## Texte fourni:
....

Le Groupement interprofessionnel pour la valorisation de la pomme de terre (GIPT) s’alarme d’un manque de pommes de terre de transformation du fait des inondations, des coups de chaleur puis de la sécheresse. Ce manque est aggravé par un pourcentage élevé de pommes de terre déclassées pour qualité inapte à la transformation en frites, chips, purée, fécule.
Le GIPT « constate actuellement un manque de disponibilité en pommes de terre et des problèmes qualitatifs qui perturberont la transformation industrielle alimentaire », indique-t-il dans un communiqué du 20 octobre. Les rendements en pommes de terre destinées à la transformation industrielle de 2016 « sont inférieurs de 15 % à la moyenne des années précédentes ». Au printemps, des inondations ont « fortement réduit le potentiel » dans les régions de production françaises, ainsi qu’en Belgique. « Certains rendements ont été divisés par deux ». Puis les températures élevées du mois de juillet suivies par sept semaines sans pluie « ont entraîné des arrêts de végétation et une perte de potentiel agronomique ». Enfin, dans les régions non irriguées, le durcissement de la terre a empêché les arrachages.

....

## Consigne:
Résumez en deux phrases le texte sur le manque de pommes de terre de transformation.

....

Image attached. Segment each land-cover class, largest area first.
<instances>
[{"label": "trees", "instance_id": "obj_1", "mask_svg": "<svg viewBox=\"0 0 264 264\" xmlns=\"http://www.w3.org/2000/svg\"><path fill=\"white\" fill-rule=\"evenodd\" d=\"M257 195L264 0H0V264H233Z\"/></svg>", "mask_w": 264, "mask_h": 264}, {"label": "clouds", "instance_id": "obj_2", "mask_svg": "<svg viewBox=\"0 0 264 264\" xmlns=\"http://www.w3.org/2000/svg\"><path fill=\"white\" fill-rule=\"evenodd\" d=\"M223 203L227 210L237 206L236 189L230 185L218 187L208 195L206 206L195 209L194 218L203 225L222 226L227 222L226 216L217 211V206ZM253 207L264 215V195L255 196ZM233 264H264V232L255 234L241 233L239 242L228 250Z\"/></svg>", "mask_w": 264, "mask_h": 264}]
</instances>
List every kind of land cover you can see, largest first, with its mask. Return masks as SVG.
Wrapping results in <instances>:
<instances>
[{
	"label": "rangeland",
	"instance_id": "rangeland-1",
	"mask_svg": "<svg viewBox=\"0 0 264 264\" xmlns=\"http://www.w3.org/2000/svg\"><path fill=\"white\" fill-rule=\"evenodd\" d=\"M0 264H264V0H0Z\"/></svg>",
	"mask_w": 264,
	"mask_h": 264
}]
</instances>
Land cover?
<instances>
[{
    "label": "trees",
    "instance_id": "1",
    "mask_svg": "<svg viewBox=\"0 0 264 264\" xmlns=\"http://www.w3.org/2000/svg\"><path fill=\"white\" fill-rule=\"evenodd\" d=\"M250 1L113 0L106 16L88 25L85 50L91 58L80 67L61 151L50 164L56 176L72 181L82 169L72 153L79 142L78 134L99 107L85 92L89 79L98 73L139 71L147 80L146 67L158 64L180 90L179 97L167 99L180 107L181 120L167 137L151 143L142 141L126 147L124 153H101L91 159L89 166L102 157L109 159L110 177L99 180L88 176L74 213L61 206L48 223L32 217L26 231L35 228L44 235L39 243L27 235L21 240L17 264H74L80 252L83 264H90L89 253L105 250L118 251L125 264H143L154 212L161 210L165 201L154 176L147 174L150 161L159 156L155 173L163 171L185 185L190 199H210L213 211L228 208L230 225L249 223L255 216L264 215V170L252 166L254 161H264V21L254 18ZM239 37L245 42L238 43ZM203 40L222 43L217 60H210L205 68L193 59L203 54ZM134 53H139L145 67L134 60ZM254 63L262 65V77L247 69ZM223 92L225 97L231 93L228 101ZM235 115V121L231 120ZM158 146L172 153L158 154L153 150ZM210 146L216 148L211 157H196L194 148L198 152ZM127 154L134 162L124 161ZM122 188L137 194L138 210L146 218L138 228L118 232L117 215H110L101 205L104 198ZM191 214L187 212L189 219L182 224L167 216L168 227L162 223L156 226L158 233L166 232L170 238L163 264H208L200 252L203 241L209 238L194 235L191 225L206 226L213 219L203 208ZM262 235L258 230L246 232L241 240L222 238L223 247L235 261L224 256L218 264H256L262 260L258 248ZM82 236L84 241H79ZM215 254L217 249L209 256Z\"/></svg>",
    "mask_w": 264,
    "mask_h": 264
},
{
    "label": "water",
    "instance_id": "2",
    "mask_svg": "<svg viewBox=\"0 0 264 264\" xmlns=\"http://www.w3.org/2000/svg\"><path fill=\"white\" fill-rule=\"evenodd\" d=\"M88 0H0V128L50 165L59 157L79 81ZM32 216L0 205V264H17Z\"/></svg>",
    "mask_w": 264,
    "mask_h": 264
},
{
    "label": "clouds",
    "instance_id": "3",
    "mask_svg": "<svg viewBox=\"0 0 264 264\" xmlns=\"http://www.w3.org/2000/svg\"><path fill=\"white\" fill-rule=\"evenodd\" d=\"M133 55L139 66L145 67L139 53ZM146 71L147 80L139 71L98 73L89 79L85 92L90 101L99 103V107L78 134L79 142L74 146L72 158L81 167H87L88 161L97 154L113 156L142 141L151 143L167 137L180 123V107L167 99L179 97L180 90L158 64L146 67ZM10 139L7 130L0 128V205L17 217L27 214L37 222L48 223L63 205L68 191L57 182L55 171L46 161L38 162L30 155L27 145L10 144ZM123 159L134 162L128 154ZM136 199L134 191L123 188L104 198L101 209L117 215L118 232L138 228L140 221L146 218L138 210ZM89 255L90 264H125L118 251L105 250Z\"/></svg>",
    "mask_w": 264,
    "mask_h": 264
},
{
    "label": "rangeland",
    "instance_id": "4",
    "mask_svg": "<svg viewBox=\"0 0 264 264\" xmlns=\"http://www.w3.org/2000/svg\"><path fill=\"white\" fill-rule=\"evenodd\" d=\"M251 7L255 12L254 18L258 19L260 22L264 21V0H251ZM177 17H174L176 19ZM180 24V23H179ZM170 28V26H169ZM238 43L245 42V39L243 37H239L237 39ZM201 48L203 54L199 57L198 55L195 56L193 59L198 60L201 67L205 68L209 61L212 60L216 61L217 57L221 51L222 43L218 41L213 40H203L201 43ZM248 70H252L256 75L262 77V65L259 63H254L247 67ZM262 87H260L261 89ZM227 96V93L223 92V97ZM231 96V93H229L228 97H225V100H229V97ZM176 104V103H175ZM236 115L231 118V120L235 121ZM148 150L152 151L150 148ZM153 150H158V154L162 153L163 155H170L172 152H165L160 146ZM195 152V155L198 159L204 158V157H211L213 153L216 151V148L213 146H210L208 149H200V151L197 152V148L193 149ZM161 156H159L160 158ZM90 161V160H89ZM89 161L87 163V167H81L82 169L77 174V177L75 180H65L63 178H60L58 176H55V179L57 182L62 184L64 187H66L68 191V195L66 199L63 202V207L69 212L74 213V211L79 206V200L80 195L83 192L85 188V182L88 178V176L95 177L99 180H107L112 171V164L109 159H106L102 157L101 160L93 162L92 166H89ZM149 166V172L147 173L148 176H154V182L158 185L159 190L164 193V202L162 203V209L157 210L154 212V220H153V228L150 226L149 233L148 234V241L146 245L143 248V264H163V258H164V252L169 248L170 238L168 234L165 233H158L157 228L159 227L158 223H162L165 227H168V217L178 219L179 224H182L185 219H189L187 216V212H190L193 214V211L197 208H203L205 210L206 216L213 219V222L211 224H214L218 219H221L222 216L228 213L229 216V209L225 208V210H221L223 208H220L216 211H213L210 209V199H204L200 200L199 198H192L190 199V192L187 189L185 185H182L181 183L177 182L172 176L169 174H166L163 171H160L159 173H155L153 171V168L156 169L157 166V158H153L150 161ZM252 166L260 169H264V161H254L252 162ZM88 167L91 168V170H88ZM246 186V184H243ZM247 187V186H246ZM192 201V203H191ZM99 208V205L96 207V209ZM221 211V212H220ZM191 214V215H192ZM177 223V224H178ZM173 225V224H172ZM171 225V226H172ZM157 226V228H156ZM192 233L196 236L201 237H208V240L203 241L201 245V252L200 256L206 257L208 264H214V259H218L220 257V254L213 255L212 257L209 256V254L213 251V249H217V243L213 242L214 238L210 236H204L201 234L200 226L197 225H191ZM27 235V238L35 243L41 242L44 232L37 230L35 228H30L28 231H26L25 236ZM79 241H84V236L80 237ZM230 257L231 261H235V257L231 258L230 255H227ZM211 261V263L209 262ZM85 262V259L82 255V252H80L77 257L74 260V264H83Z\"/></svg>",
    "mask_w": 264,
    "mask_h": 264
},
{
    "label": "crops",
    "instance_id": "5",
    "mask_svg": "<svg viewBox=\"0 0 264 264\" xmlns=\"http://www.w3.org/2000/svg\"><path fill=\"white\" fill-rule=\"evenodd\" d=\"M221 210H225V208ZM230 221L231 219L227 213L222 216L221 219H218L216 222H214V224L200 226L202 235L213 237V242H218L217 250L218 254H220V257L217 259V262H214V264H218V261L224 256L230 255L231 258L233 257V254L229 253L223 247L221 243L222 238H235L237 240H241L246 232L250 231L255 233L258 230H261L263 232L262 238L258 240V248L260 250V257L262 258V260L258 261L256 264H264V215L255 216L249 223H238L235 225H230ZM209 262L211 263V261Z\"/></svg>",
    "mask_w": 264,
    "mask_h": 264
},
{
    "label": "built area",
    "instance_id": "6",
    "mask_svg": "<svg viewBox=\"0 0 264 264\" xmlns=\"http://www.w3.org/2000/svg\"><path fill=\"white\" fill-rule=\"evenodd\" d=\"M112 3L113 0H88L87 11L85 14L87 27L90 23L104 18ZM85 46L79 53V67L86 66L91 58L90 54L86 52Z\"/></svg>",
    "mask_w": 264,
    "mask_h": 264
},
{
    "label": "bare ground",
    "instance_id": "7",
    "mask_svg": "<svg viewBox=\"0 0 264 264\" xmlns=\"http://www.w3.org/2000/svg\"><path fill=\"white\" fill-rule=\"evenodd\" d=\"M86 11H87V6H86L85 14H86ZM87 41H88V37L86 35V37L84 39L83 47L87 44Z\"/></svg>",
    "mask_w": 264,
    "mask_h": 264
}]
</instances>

....

## Votre réponse:
Le GIPT s’inquiète d’un manque de pommes de terre de transformation, causé par les inondations, les coups de chaleur puis la sécheresse, et aggravé par une forte part de pommes de terre déclassées pour qualité inapte. En 2016, les rendements sont inférieurs de 15 % à la moyenne des années précédentes, certains ont même été divisés par deux, et dans les régions non irriguées la terre durcie a empêché les arrachages.